What you have to do:
When you reach the line containing "20: (274, 72)" in the entries below, begin reproducing lines exactly, and stop once the line containing "41: (9, 240)" is done.

Entries supplied:
Segment Open
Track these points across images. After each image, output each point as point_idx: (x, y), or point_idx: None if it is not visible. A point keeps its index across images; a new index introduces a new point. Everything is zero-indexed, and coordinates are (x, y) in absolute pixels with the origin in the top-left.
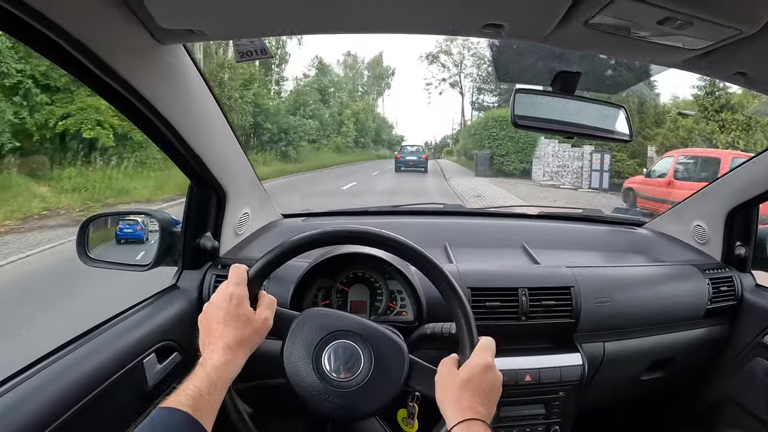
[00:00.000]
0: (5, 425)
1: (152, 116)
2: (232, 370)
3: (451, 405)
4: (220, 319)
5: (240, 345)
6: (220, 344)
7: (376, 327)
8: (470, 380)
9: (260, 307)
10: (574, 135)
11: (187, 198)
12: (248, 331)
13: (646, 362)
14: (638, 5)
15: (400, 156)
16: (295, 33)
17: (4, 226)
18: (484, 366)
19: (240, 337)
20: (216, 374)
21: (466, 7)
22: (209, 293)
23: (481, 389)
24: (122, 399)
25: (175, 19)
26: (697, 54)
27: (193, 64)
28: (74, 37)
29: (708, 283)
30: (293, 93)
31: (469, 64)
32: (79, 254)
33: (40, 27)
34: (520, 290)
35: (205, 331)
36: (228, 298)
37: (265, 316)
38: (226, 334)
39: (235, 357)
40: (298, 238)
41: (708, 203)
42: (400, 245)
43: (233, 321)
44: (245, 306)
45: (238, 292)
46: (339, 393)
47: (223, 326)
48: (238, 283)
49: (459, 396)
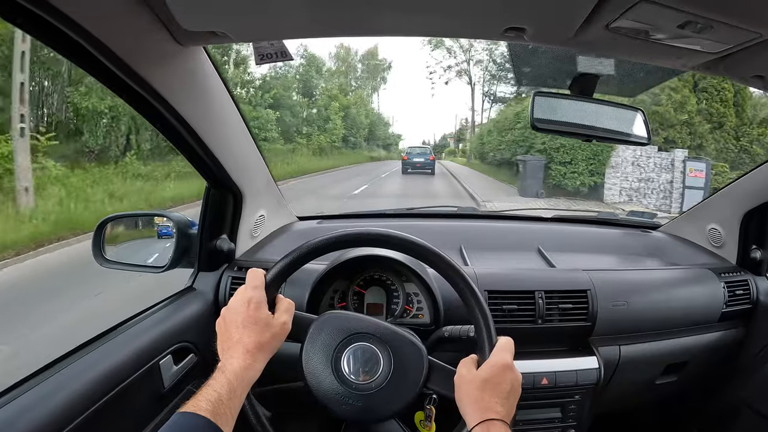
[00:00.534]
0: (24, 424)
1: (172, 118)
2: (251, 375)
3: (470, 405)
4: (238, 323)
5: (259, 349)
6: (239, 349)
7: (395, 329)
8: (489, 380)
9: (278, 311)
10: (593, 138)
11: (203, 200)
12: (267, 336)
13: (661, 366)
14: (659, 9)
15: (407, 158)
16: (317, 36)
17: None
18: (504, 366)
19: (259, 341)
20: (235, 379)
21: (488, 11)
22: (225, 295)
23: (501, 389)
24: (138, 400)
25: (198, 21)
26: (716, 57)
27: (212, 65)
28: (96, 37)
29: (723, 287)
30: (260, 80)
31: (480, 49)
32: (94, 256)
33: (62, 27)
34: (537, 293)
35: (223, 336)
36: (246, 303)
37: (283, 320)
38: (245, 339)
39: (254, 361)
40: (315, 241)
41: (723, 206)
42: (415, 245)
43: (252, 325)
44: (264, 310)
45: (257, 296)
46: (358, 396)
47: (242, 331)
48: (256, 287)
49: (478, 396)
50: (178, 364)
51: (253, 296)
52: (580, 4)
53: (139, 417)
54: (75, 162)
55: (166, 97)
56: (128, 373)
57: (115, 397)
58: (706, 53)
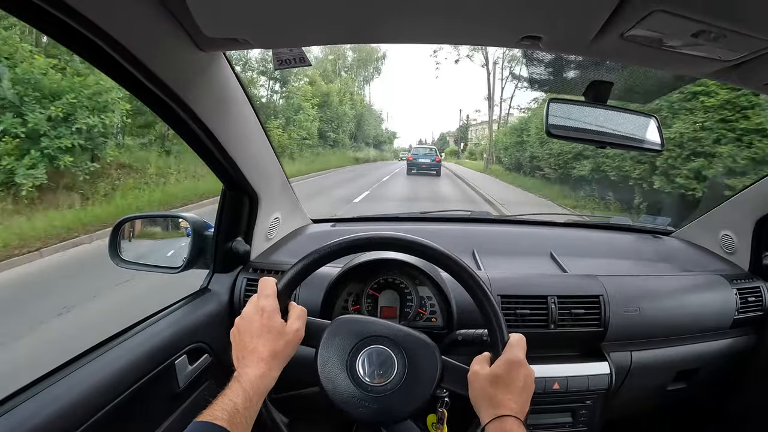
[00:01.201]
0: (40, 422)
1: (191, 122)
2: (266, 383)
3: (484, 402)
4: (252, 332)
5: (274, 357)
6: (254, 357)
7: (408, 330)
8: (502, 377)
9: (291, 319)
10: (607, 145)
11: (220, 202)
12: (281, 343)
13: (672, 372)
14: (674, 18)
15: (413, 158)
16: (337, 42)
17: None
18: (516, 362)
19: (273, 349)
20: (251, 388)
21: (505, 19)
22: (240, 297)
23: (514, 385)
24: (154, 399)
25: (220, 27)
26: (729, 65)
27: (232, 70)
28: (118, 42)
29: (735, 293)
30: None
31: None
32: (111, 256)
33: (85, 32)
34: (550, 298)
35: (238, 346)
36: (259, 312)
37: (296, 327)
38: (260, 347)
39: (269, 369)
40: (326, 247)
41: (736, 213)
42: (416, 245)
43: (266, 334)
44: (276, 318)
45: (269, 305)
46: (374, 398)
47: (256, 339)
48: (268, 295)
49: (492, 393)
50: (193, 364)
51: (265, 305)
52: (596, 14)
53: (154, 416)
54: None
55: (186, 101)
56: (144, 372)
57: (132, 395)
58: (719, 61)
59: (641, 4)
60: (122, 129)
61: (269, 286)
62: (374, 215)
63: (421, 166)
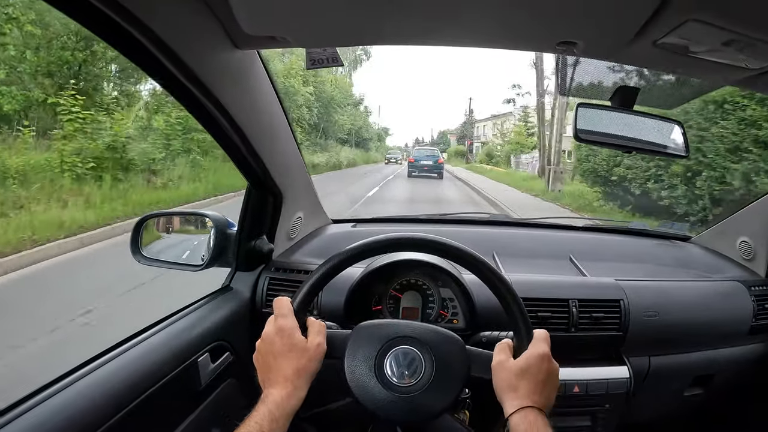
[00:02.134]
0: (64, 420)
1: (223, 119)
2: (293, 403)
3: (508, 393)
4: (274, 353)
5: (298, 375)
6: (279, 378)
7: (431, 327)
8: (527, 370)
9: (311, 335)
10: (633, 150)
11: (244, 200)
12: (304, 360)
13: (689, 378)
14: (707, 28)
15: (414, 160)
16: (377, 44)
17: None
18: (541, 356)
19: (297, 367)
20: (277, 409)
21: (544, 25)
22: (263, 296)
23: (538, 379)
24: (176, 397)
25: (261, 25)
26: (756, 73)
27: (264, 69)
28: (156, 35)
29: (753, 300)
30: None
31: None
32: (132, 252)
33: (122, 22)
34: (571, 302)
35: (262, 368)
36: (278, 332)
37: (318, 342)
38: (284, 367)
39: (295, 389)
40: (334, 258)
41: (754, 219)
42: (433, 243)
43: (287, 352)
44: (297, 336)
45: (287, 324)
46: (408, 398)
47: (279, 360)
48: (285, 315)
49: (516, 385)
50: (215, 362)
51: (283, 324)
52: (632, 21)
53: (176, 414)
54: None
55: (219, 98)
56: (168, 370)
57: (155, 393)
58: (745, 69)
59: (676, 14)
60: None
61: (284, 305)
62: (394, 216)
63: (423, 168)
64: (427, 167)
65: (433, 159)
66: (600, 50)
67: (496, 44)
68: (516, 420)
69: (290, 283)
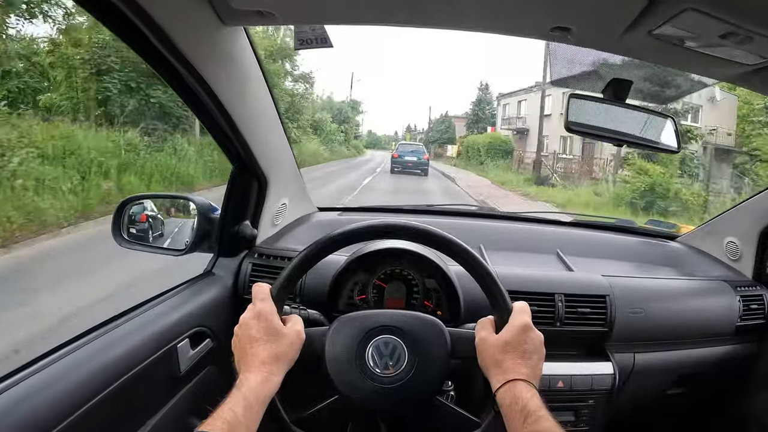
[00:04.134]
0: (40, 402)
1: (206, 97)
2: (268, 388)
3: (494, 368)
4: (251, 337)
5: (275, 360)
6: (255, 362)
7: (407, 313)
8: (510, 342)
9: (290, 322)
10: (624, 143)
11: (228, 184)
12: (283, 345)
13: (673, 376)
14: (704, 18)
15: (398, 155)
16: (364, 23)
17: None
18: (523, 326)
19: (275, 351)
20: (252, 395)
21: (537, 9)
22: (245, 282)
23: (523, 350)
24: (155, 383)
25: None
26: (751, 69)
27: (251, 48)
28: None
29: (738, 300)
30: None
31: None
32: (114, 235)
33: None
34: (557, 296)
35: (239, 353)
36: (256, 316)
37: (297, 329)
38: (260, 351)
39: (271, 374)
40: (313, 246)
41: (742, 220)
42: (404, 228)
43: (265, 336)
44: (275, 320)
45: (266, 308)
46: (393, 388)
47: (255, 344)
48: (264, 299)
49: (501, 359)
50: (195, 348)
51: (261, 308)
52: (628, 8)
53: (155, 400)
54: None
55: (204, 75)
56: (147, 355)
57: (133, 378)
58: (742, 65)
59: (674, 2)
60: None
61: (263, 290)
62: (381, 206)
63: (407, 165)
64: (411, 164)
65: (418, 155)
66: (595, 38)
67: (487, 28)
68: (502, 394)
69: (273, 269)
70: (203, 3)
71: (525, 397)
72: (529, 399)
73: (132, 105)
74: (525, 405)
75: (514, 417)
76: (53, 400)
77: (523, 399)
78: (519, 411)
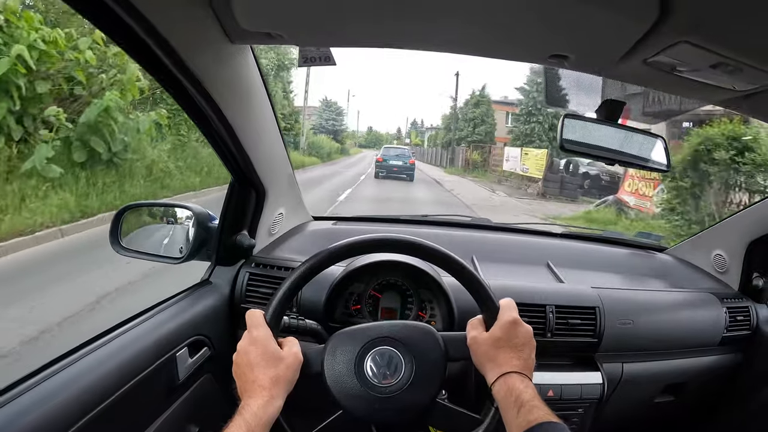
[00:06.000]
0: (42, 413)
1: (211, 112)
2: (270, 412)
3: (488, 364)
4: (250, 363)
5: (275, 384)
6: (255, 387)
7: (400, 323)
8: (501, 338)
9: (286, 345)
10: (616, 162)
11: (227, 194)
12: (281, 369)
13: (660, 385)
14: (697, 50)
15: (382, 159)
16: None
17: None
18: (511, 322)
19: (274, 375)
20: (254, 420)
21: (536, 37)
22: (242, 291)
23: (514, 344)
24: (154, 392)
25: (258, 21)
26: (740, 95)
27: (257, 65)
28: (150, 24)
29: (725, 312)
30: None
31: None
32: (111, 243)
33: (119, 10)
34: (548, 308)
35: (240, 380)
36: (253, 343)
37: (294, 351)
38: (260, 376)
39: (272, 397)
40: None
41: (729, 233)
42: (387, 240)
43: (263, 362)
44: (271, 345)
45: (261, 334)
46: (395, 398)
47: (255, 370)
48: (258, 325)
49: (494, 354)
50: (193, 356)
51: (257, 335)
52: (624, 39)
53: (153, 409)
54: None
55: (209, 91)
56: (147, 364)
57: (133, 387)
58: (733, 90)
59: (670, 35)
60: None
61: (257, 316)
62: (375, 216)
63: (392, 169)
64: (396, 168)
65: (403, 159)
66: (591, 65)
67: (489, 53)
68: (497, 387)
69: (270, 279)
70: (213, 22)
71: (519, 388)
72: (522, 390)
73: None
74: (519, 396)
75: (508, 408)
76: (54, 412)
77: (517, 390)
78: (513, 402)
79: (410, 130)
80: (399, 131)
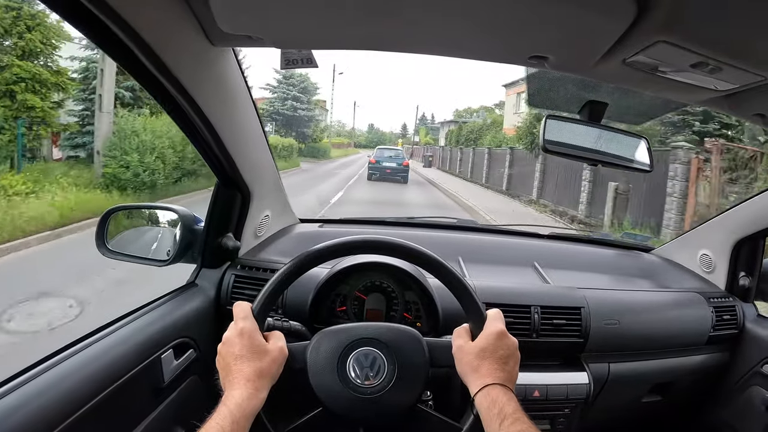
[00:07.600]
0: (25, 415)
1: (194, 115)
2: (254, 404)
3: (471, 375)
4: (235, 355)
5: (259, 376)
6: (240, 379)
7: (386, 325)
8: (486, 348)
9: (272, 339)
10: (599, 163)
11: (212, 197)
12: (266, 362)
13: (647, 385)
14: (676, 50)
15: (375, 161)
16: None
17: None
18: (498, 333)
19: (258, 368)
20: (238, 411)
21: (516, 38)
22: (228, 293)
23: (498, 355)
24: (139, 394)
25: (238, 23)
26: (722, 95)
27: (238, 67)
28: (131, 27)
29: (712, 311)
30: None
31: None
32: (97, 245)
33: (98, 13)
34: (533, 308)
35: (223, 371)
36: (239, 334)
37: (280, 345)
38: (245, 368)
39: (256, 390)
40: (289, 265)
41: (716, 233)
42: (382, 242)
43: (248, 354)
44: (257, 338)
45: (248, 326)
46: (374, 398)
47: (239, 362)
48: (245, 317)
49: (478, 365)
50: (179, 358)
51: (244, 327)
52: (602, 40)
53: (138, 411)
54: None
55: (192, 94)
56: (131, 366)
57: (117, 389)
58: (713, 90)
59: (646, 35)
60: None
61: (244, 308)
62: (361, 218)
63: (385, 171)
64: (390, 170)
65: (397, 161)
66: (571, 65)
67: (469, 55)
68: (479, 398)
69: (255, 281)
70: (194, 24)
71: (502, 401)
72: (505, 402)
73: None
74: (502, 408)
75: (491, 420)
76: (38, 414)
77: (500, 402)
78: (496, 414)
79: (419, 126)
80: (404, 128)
Segment Closed
Segment Open
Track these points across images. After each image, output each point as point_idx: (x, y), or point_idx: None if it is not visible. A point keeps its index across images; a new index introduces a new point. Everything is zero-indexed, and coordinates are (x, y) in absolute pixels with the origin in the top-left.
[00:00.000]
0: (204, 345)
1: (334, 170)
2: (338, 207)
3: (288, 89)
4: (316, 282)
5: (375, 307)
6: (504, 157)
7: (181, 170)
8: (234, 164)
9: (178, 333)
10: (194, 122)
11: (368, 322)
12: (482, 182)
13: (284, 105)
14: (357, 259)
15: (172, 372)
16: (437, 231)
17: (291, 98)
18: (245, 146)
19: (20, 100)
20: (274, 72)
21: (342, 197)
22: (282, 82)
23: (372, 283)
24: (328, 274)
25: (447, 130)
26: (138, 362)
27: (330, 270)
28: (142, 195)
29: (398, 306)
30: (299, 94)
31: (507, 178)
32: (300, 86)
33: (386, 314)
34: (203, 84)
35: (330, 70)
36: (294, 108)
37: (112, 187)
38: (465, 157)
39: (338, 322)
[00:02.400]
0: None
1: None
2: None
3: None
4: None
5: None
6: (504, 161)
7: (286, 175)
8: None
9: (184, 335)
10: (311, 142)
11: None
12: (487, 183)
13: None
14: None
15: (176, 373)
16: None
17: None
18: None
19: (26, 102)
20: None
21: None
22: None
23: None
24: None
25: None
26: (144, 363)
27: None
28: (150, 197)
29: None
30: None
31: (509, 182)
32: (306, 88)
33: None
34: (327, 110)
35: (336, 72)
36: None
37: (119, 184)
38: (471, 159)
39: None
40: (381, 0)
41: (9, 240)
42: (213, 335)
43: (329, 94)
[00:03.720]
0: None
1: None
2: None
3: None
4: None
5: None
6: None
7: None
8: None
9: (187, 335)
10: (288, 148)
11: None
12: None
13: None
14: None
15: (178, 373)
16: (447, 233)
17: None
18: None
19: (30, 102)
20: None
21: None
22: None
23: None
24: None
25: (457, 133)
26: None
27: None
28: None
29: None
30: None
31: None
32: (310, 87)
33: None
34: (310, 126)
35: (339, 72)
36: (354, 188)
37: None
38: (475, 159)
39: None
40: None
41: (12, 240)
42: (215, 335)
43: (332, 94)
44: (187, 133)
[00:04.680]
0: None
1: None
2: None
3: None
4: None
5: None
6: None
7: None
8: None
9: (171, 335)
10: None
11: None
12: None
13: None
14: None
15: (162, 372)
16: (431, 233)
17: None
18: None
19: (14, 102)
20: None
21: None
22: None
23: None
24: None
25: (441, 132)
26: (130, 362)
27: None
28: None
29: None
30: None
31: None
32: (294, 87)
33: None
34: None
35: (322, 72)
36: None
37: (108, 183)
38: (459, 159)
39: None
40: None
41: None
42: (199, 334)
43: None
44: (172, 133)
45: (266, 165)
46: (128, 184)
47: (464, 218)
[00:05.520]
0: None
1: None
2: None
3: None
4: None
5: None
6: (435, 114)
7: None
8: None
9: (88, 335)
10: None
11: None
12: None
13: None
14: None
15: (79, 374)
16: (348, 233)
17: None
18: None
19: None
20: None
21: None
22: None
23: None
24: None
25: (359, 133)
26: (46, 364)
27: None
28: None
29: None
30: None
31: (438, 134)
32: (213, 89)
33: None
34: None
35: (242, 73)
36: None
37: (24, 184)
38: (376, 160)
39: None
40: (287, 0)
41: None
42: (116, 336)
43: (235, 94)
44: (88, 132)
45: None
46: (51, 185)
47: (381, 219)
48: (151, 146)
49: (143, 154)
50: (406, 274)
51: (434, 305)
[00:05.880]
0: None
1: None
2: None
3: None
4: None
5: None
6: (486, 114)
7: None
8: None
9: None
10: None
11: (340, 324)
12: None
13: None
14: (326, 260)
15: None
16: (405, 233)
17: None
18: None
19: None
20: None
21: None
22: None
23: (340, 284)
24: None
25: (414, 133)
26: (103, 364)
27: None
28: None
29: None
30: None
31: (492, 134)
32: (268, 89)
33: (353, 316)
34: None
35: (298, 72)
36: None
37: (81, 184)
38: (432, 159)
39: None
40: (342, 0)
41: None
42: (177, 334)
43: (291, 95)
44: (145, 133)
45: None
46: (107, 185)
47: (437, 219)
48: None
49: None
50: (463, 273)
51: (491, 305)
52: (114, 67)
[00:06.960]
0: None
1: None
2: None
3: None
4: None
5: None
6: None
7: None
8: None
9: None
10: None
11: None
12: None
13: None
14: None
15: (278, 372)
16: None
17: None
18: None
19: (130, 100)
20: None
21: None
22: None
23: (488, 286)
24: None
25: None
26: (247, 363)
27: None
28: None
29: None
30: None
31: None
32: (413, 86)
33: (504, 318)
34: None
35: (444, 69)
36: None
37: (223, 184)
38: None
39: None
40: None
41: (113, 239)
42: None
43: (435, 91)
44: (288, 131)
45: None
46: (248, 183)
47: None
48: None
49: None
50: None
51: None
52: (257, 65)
Segment Closed
Solution:
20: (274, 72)
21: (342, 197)
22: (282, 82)
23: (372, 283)
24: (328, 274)
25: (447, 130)
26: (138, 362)
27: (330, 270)
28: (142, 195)
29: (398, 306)
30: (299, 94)
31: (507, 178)
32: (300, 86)
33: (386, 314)
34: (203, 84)
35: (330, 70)
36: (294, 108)
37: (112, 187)
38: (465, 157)
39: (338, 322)
[00:02.400]
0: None
1: None
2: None
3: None
4: None
5: None
6: (504, 161)
7: (286, 175)
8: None
9: (184, 335)
10: (311, 142)
11: None
12: (487, 183)
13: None
14: None
15: (176, 373)
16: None
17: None
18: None
19: (26, 102)
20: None
21: None
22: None
23: None
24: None
25: None
26: (144, 363)
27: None
28: (150, 197)
29: None
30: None
31: (509, 182)
32: (306, 88)
33: None
34: (327, 110)
35: (336, 72)
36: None
37: (119, 184)
38: (471, 159)
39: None
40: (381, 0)
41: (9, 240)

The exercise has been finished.